Potential Price-Sensitive Details for Shareholders

  • Government procurement contracts (SNS inclusion) for Entolimod could deliver near-term, non-dilutive revenue in the nine-figure range.
  • Velocity Bioworks’ ability to generate independent CDMO revenue could reduce future dilution risk and provide steady cash flow.
  • Progress in oncology clinical trials, or positive regulatory developments, would likely be significant share price catalysts.
  • Execution risks remain: success depends on government procurement, regulatory approvals, and commercialization timelines. The company cautions investors about forward-looking statements and notes several risks, including regulatory hurdles, market changes, the need for additional capital, and maintaining Nasdaq listing compliance.

Conclusion

Valion Bio’s completed transformation positions the company for potentially transformative value creation. The new strategic focus, supported by a validated late-stage asset, government engagement, and a scalable manufacturing platform, creates multiple commercial and non-dilutive revenue opportunities.

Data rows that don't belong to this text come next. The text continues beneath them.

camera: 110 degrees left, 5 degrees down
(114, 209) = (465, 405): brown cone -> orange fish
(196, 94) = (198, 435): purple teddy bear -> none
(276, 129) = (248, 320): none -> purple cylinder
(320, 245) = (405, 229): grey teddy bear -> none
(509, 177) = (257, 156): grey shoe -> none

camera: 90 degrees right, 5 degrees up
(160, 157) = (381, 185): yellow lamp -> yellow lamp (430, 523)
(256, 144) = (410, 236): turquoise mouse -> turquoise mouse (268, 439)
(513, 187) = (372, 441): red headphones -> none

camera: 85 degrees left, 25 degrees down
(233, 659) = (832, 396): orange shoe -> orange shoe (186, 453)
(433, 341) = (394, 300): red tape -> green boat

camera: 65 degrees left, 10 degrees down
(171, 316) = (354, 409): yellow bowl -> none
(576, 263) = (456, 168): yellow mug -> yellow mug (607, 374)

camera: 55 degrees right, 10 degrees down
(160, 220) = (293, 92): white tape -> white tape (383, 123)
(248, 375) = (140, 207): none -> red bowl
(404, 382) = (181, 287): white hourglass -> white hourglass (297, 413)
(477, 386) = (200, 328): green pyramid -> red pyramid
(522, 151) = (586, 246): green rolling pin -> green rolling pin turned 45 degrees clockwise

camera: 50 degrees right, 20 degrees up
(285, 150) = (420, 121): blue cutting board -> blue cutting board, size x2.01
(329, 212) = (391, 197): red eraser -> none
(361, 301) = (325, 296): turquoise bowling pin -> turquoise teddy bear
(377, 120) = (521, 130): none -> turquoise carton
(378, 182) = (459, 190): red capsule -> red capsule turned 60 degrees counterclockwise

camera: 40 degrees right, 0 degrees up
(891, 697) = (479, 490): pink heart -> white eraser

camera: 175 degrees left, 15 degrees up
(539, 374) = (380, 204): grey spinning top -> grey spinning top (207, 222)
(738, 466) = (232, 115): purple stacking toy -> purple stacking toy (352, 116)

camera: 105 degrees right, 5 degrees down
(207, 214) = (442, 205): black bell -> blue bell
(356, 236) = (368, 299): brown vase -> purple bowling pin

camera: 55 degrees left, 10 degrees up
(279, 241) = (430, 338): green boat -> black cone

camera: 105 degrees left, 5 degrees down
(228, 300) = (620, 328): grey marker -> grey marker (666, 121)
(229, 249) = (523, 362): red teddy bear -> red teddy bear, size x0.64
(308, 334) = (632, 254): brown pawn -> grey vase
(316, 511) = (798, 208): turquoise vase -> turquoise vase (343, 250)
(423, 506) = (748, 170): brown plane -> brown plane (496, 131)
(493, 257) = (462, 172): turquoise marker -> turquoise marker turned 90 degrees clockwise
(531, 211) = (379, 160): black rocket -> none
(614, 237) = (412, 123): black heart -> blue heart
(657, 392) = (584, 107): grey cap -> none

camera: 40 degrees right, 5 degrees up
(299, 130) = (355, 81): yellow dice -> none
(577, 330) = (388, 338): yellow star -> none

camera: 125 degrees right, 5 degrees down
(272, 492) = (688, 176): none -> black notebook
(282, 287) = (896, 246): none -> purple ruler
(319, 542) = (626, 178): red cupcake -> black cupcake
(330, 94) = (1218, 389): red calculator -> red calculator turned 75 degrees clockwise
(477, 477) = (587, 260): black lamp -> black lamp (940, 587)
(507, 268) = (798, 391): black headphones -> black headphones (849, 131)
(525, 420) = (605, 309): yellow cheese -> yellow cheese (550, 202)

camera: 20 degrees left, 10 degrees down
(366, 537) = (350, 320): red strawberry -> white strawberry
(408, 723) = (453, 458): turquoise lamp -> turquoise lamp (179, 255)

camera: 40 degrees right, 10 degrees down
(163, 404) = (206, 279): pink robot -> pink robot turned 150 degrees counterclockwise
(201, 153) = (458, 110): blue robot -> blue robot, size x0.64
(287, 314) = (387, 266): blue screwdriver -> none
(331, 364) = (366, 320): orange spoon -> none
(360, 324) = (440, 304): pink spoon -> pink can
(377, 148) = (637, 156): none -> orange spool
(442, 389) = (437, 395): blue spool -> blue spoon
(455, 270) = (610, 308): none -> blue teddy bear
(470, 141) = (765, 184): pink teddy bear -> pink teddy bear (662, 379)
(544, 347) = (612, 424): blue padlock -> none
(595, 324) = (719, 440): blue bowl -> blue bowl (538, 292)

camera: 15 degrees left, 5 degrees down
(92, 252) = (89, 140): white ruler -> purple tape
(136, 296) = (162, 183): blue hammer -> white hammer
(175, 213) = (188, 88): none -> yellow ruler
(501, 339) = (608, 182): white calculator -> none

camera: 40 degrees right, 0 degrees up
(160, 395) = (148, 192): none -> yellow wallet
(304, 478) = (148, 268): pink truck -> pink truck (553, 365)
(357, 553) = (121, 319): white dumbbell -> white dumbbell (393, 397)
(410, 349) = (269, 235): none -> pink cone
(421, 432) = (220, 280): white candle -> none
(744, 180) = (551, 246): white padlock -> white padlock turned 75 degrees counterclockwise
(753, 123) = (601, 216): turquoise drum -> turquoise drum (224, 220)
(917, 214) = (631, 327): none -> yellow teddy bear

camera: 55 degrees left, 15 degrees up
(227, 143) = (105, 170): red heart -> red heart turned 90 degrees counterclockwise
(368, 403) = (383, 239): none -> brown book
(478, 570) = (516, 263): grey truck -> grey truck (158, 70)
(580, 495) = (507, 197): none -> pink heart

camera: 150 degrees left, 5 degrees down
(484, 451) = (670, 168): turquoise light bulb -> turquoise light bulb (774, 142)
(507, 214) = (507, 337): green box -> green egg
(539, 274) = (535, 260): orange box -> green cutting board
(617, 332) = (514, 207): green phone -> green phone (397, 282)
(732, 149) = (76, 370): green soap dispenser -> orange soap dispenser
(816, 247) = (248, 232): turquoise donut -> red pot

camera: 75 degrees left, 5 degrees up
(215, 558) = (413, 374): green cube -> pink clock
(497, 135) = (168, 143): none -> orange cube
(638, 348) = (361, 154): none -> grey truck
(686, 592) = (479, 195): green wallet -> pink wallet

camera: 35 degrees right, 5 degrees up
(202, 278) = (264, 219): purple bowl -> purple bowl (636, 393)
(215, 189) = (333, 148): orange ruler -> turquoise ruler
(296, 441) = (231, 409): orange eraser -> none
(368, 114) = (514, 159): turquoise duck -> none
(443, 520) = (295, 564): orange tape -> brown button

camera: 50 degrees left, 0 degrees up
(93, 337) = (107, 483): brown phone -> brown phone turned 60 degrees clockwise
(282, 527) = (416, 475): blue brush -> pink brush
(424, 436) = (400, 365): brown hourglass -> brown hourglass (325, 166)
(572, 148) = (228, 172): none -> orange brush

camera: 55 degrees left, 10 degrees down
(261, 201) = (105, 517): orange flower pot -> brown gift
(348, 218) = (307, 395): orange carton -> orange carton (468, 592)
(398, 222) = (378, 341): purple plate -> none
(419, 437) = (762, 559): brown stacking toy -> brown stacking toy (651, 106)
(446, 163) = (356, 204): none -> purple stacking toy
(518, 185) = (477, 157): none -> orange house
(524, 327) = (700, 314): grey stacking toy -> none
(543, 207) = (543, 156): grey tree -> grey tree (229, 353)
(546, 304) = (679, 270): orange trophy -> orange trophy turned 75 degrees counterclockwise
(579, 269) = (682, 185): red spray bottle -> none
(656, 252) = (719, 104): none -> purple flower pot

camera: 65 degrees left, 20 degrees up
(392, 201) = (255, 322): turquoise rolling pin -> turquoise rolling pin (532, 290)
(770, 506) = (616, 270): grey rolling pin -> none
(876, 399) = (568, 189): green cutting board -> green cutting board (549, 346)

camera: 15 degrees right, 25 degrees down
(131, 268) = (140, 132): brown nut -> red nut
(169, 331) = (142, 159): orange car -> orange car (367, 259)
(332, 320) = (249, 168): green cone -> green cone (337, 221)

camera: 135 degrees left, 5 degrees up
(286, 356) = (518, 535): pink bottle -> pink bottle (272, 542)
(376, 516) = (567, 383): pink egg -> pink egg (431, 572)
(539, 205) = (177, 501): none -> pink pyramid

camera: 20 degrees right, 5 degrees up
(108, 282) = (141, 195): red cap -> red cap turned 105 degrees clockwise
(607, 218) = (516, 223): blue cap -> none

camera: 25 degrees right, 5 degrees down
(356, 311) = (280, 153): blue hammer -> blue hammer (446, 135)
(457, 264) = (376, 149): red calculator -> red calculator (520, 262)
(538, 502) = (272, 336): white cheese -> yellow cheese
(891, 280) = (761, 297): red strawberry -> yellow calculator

Shareholders should monitor upcoming milestones: government contract announcements, oncology trial initiations, and updates on Velocity Bioworks’ CDMO business. Each could materially impact the company’s valuation.

Disclaimer

This article is for informational purposes only and does not constitute investment advice. All forward-looking statements are subject to risks and uncertainties. Investors should review Valion Bio’s filings with the SEC, including the most recent Annual Report and risk disclosures, prior to making any investment decisions.